France's industry policy, dubbed nationalistic by Germany, is putting pressure on the close alliance between the countries just days after their regular expressions of warmth culminated in joint D-Day commemorations.
Germany hopes French Finance Minister Nicolas Sarkozy is alone with what Berlin officials see as a France-first approach they believe is motivated by his ambitions to succeed Jacques Chirac as president in 2007.
Sarkozy's blunt refusal in recent weeks to let Germany's Siemens take over parts of troubled French engineering giant Alstom to form a European champion infuriated the Berlin government.
And in another knot in relations, German Economy Minister Wolfgang Clement effectively rebuked Sarkozy for demanding this week that the European Central Bank do more to boost growth.
"We shouldn't seek to influence the ECB like this, we have to give regard to and respect its independence," Clement told reporters.

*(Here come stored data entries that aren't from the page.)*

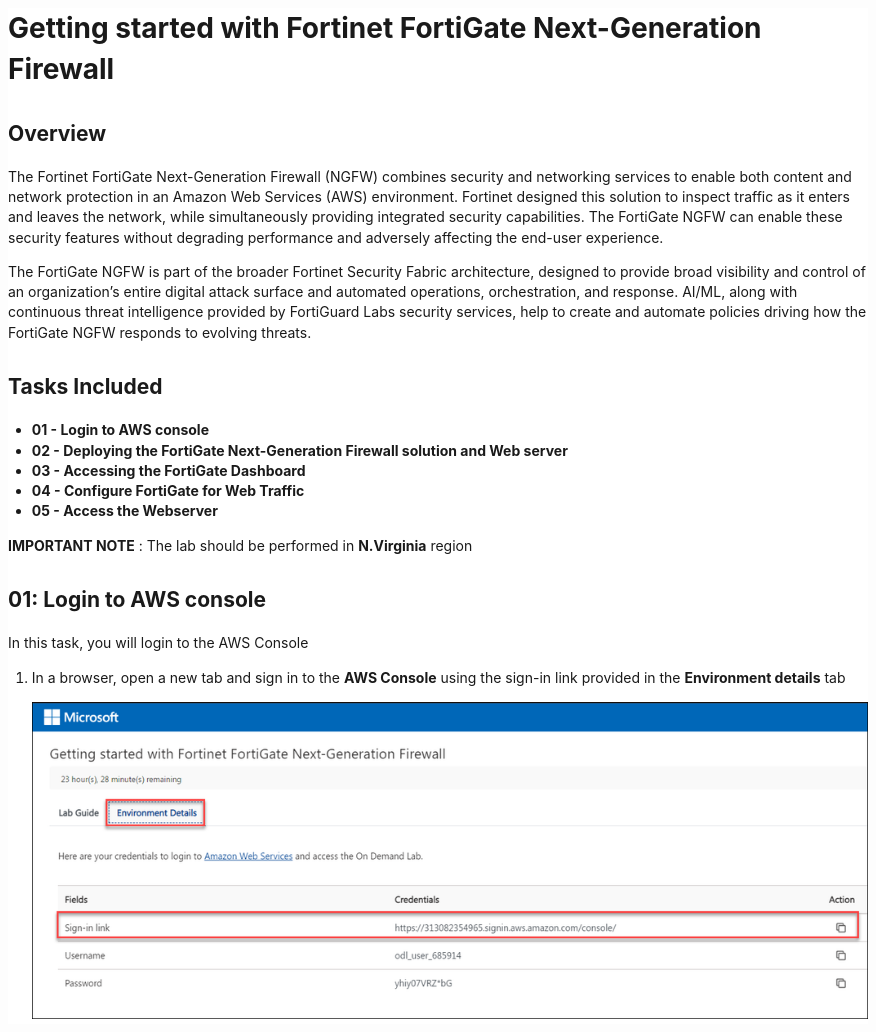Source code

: # Getting started with Fortinet FortiGate Next-Generation Firewall


## Overview

The Fortinet FortiGate Next-Generation Firewall (NGFW) combines security and networking services to enable both content and network protection in 
an Amazon Web Services (AWS) environment. Fortinet designed this solution to inspect traffic as it enters and leaves the network, while simultaneously 
providing integrated security capabilities. The FortiGate NGFW can enable these security features without degrading performance and adversely affecting 
the end-user experience.

The FortiGate NGFW is part of the broader Fortinet Security Fabric architecture, designed to provide broad visibility and control of an organization’s
entire digital attack surface and automated operations, orchestration, and response. AI/ML, along with continuous threat intelligence provided by 
FortiGuard Labs security services, help to create and automate policies driving how the FortiGate NGFW responds to evolving threats. 

## Tasks Included
  
* **01 - Login to AWS console**
* **02 - Deploying the FortiGate Next-Generation Firewall solution and Web server**
* **03 - Accessing the FortiGate Dashboard**    
* **04 - Configure FortiGate for Web Traffic**
* **05 - Access the Webserver**

**IMPORTANT NOTE** : The lab should be performed in **N.Virginia** region

## 01: Login to AWS console
   In this task, you will login to the AWS Console

1. In a browser, open a new tab and sign in to the **AWS Console** using the sign-in link provided in the **Environment details** tab 
   
   ![](images/envdetails.png)
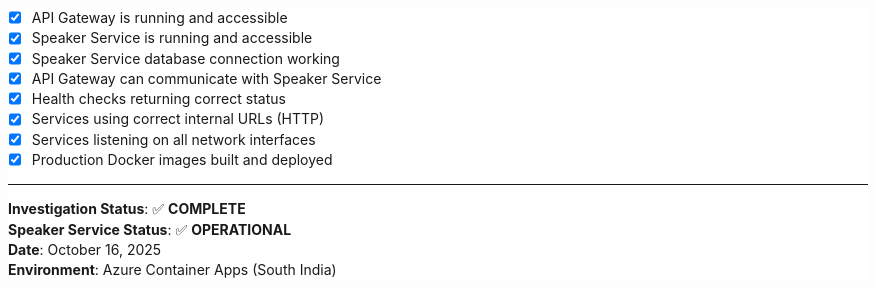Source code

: - [x] API Gateway is running and accessible
- [x] Speaker Service is running and accessible
- [x] Speaker Service database connection working
- [x] API Gateway can communicate with Speaker Service
- [x] Health checks returning correct status
- [x] Services using correct internal URLs (HTTP)
- [x] Services listening on all network interfaces
- [x] Production Docker images built and deployed

---

**Investigation Status**: ✅ **COMPLETE**  
**Speaker Service Status**: ✅ **OPERATIONAL**  
**Date**: October 16, 2025  
**Environment**: Azure Container Apps (South India)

German officials kept their cool after France backed a take-over of Franco-German drugs group Aventis by French rival Sanofi-Synthelabo earlier this year, in the hope that the next big deal would be under German control.
But the calm has gone and the Germans now see Sarkozy as the villain. Chancellor Gerhard Schroeder was reported by a newspaper to have called him "extremely nationalistic", while Clement denounced French "interventionism".
"You cannot blame that on Chirac, it's Sarkozy," said one German official who, like all functionaries in Berlin, refused to be identified on this sensitive issue. "Sarkozy wants to position himself against Chirac and is playing the national card without any restraint."